When checking the transition maps for differentiability in order to determine if a manifold is differentiable, do we fill in any removable singularities (i.e. simplify the function composition before differentiating)? Or do these removable singularities make a difference?
The example I'm thinking about is the manifold $\mathbb{R}$ with the single chart $x\mapsto\sqrt[3]{x}$.
If you don't ignore removable singularities then this atlas is only $C^0$ since it's neither compatible with itself nor (by the chain rule) any other atlas beyond $C^0$.
But if you do ignore removable singularities this leads to odd behavior, such as a smooth manifold with a chart that isn't even differentiable.
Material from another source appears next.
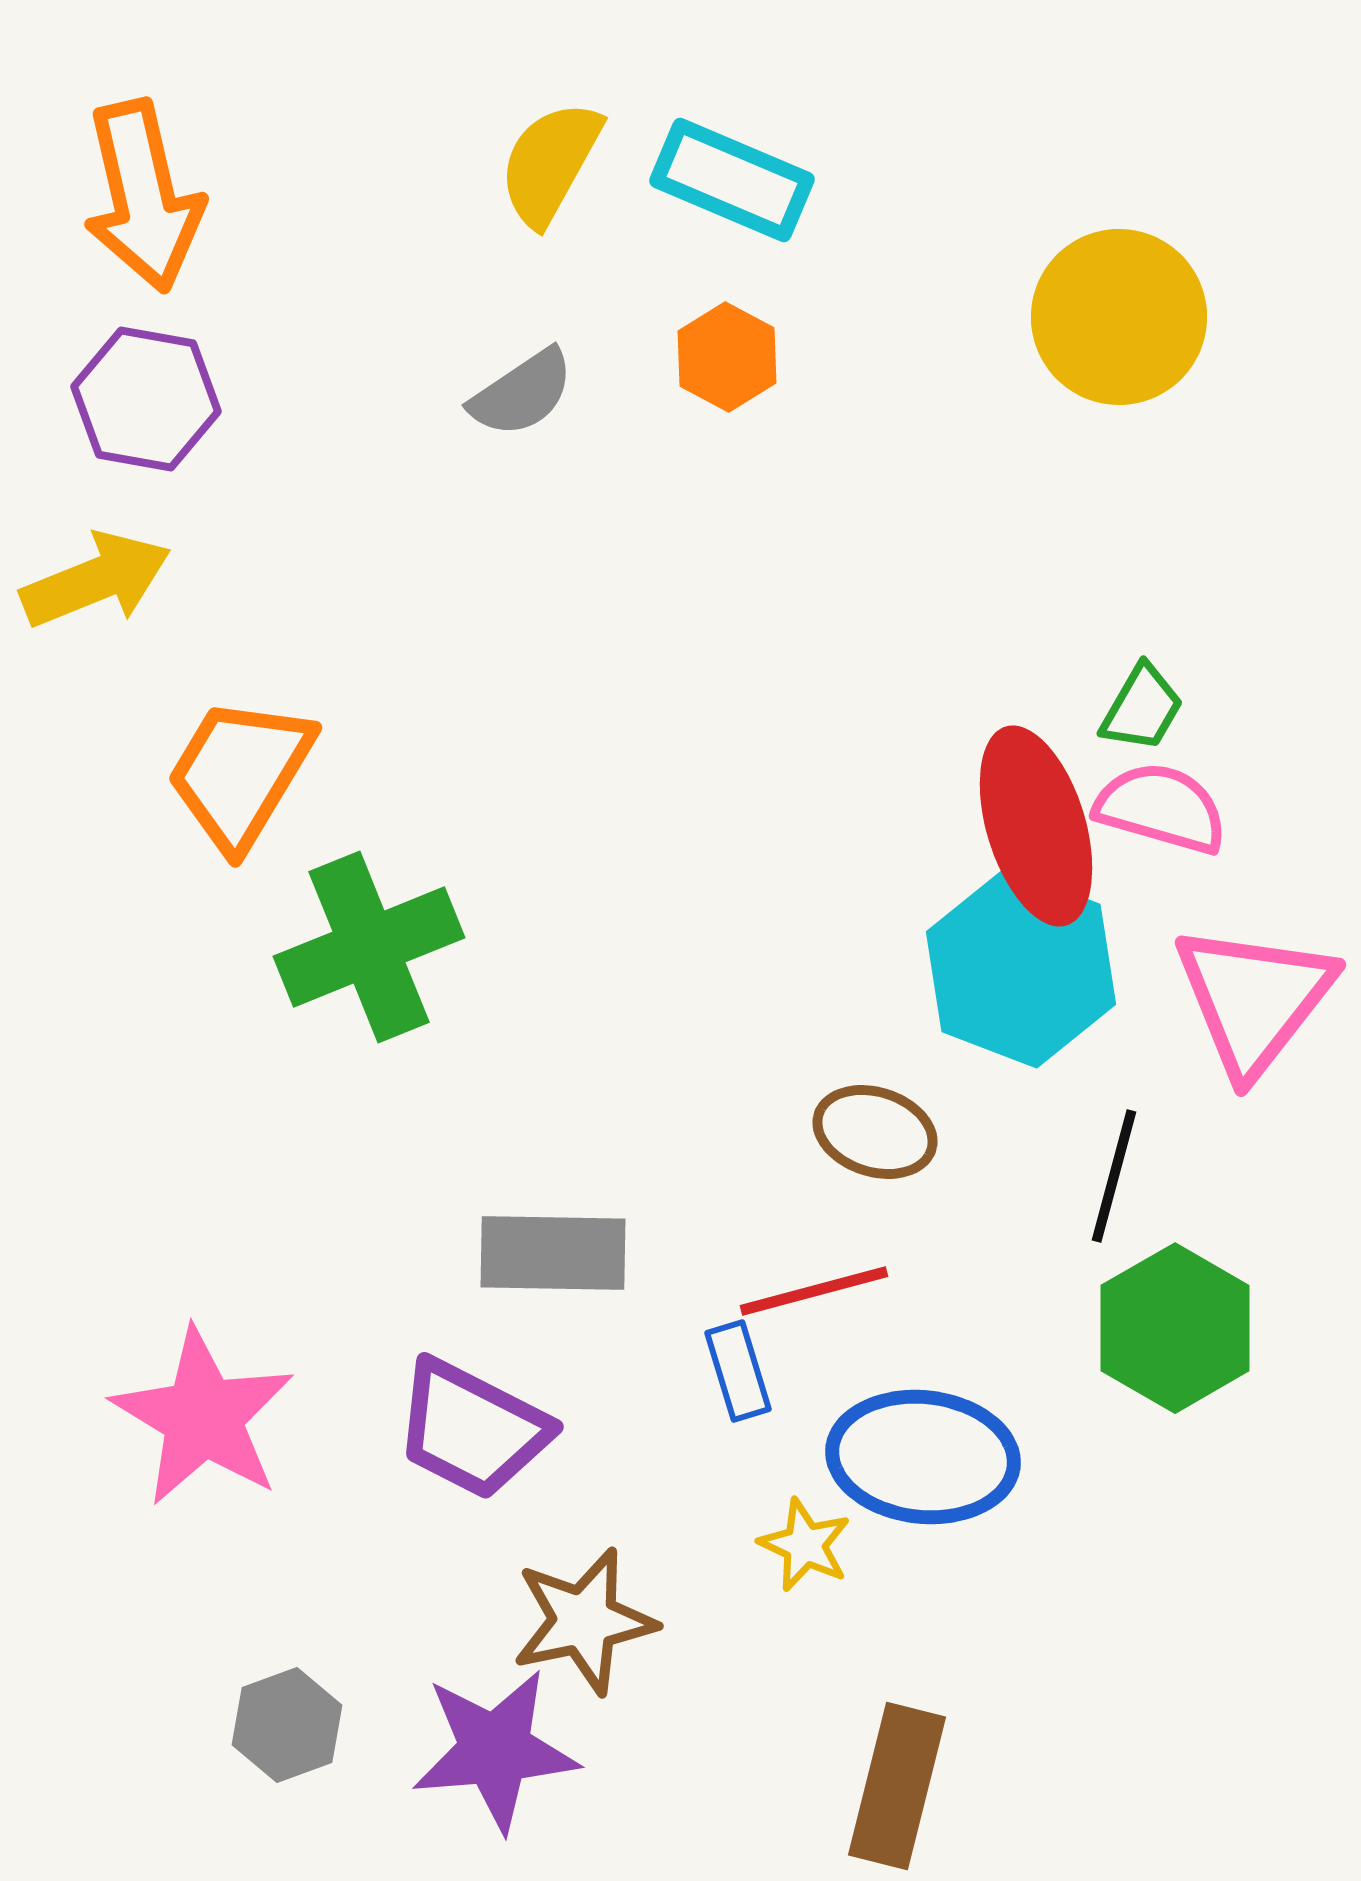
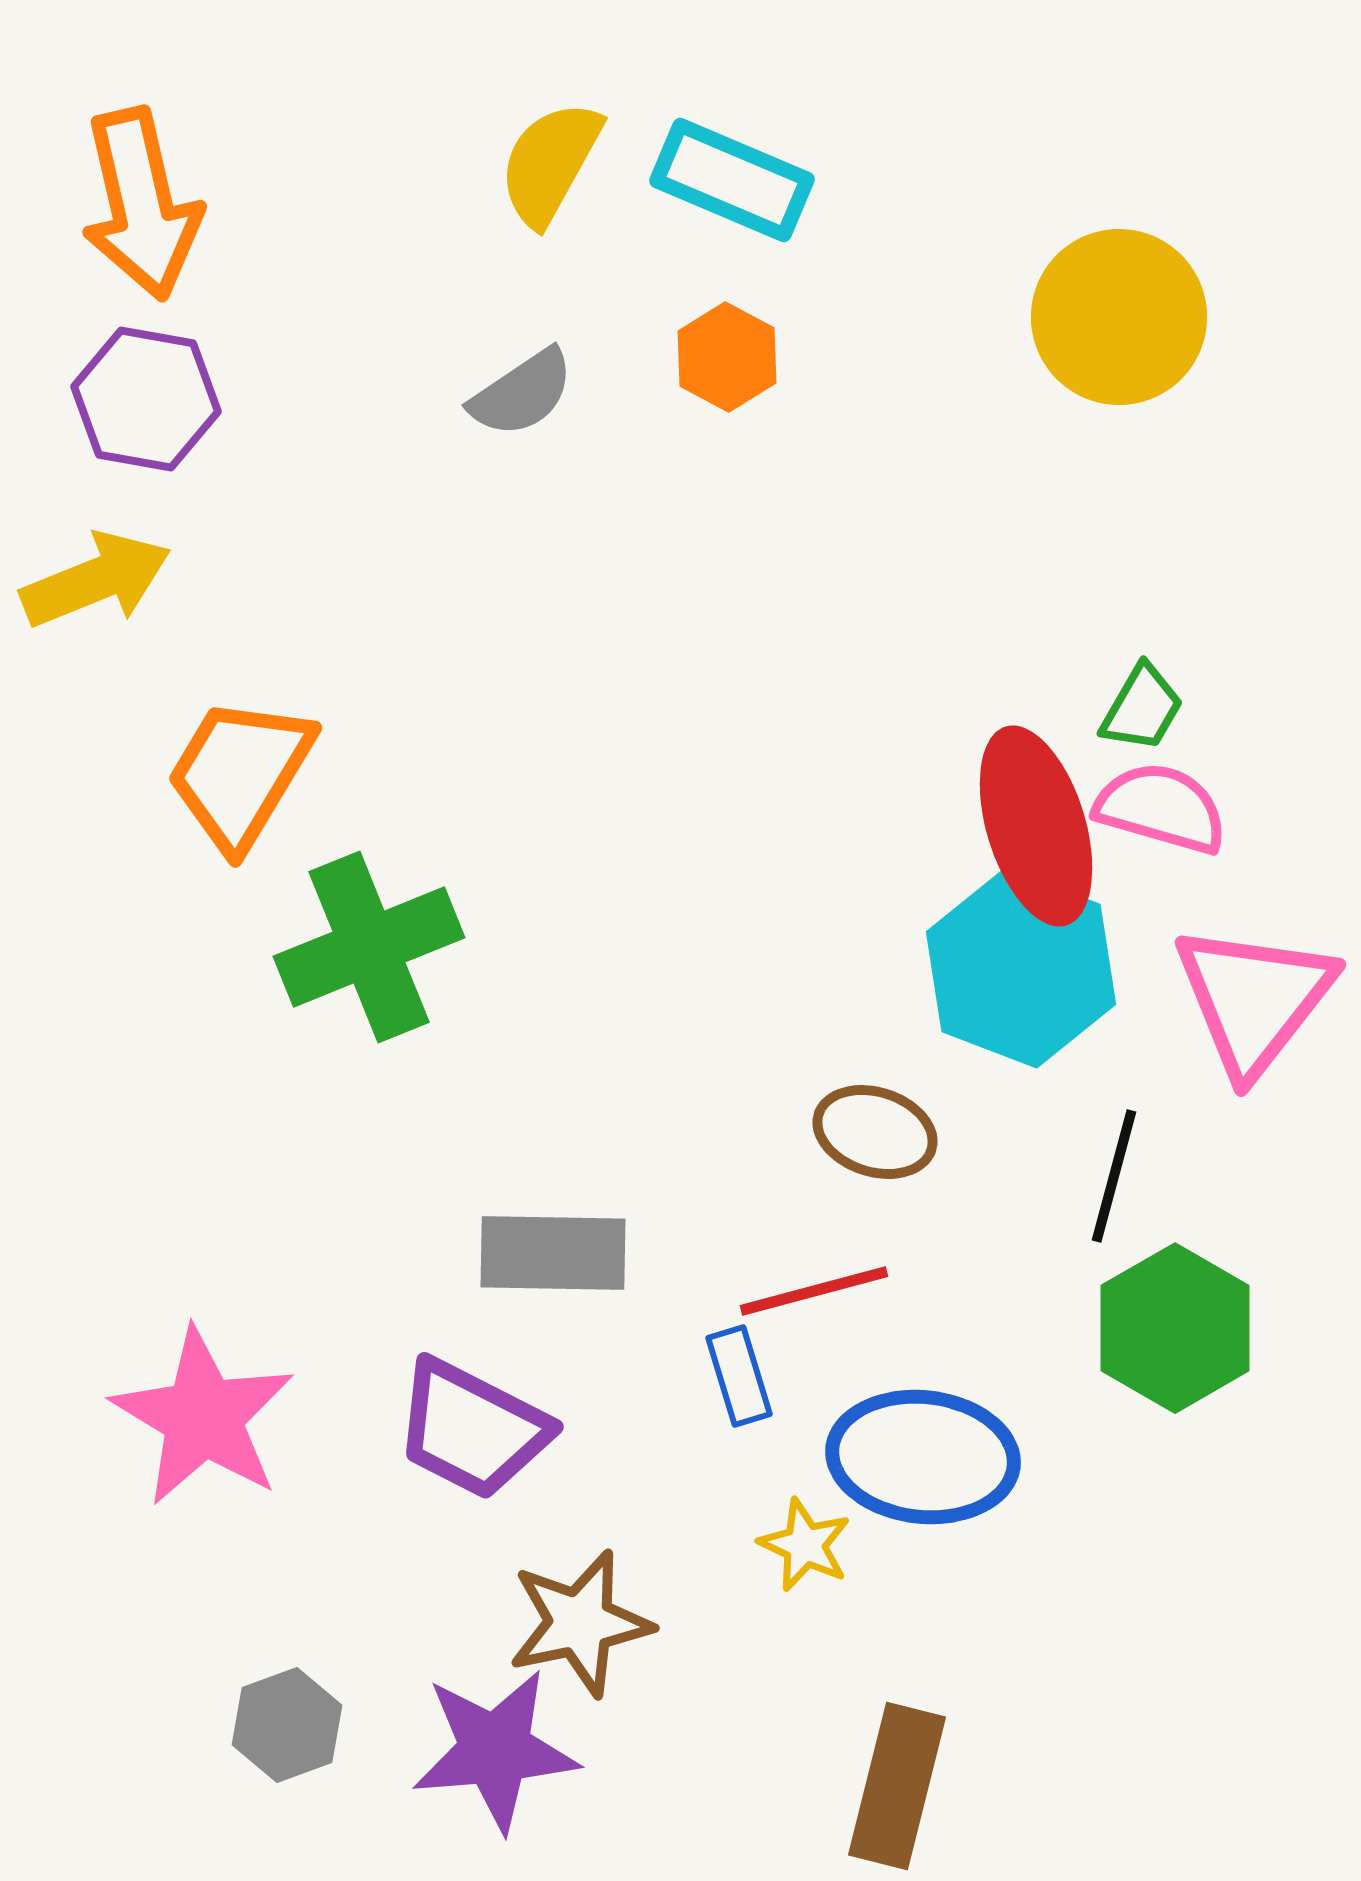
orange arrow: moved 2 px left, 8 px down
blue rectangle: moved 1 px right, 5 px down
brown star: moved 4 px left, 2 px down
I think you're worrying about something that's not happening. What you've done is given $\Bbb R$ a differentiable structure with precisely one chart, the map $\varphi: x \mapsto x^{1/3}$. Now the compatibility demand is that given two charts $\varphi, \psi$ (defined on all of $\Bbb R$ for convenience of notation), the map $\varphi \circ \psi^{-1}$ is smooth. In particular, note that we don't take derivatives until after we've passed to transition functions.
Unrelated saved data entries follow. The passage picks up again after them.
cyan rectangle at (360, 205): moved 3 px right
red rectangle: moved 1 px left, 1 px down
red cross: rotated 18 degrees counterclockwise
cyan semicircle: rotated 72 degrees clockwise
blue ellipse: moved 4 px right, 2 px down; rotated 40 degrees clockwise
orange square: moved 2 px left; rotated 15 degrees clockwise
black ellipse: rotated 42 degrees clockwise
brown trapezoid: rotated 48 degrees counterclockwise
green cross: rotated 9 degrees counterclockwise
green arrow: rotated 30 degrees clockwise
But given any chart $\varphi$ (in particular yours!), $\varphi \circ \varphi^{-1} = \text{Id}$, no matter what, no singularities, etc. Every chart is compatible with itself.
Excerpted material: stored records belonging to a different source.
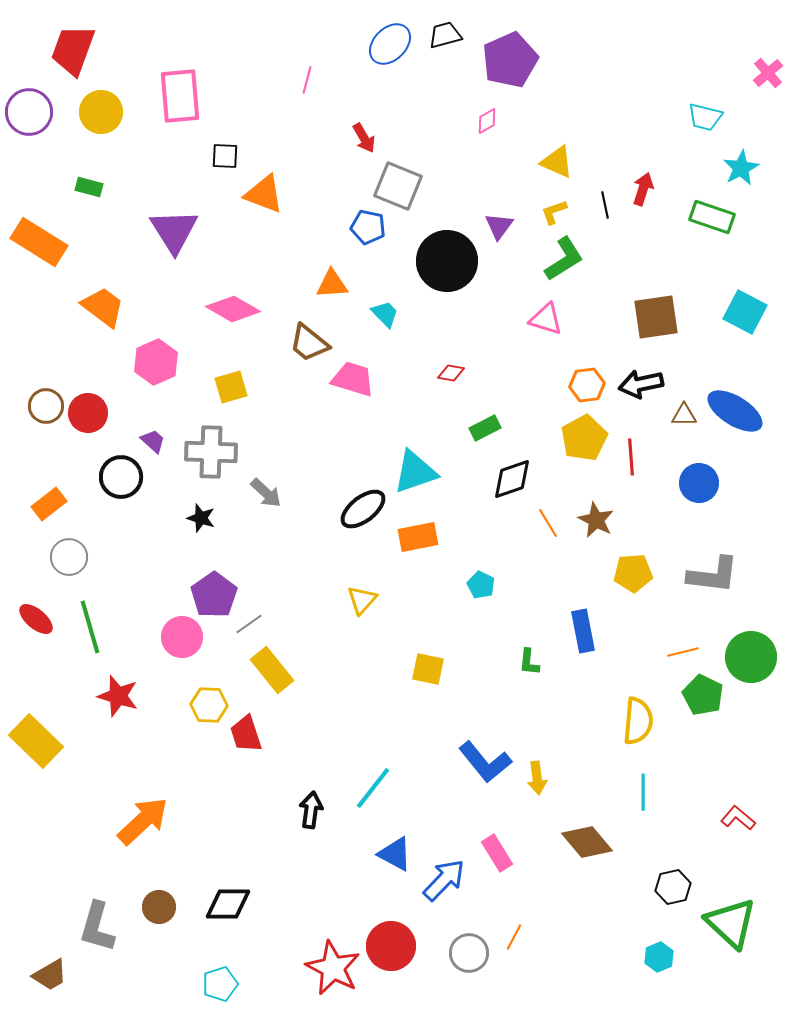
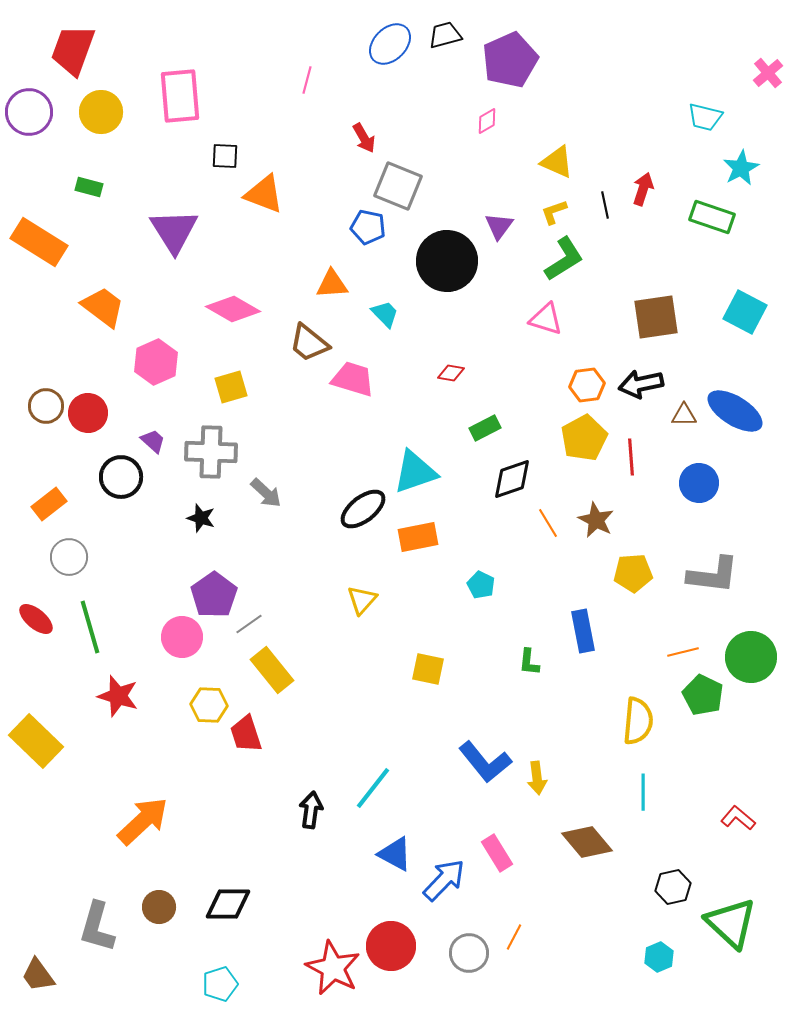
brown trapezoid at (50, 975): moved 12 px left; rotated 84 degrees clockwise
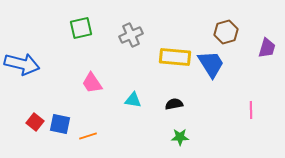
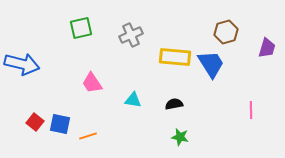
green star: rotated 12 degrees clockwise
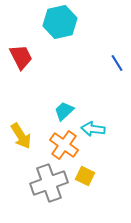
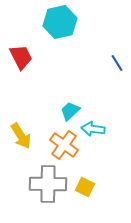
cyan trapezoid: moved 6 px right
yellow square: moved 11 px down
gray cross: moved 1 px left, 1 px down; rotated 21 degrees clockwise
(I suspect the upset stomach comes because you know that $x^{1/3}$ is not differentiable at the origin. This would cause trouble if, say, we were trying to show that this chart was compatible with the standard (identity) chart - it's not! But we don't need to take the derivative of $x^{1/3}$ itself at any point in the process if we're just trying to show this chart is compatible with itself.)